Description of the task
The records that follow should be returned exactly, pictures excluded.

Available data
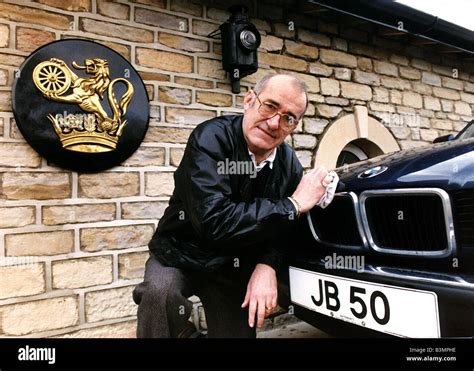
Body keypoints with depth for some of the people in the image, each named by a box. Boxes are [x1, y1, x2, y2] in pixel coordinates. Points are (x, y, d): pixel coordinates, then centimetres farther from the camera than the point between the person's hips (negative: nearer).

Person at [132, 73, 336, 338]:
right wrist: (293, 205, -28)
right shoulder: (211, 138, -25)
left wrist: (267, 266, -23)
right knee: (159, 292, -33)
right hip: (182, 254, -4)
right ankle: (182, 331, -2)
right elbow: (214, 221, -36)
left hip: (236, 268, 5)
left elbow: (280, 229, 0)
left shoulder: (289, 164, -7)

Task output
Body keypoints with depth for some of the people in the image, each named by a box. Boxes are [x1, y1, x2, y2] in pixel coordinates. Points are (x, y, d): pixel coordinates, then centimetres farther from the camera than the point between the person's hips (negative: nearer).

Person at [132, 73, 336, 338]:
right wrist: (293, 205, -28)
right shoulder: (211, 138, -25)
left wrist: (267, 266, -23)
right knee: (159, 292, -33)
right hip: (182, 254, -4)
right ankle: (182, 331, -2)
right elbow: (214, 221, -36)
left hip: (236, 268, 5)
left elbow: (280, 229, 0)
left shoulder: (289, 164, -7)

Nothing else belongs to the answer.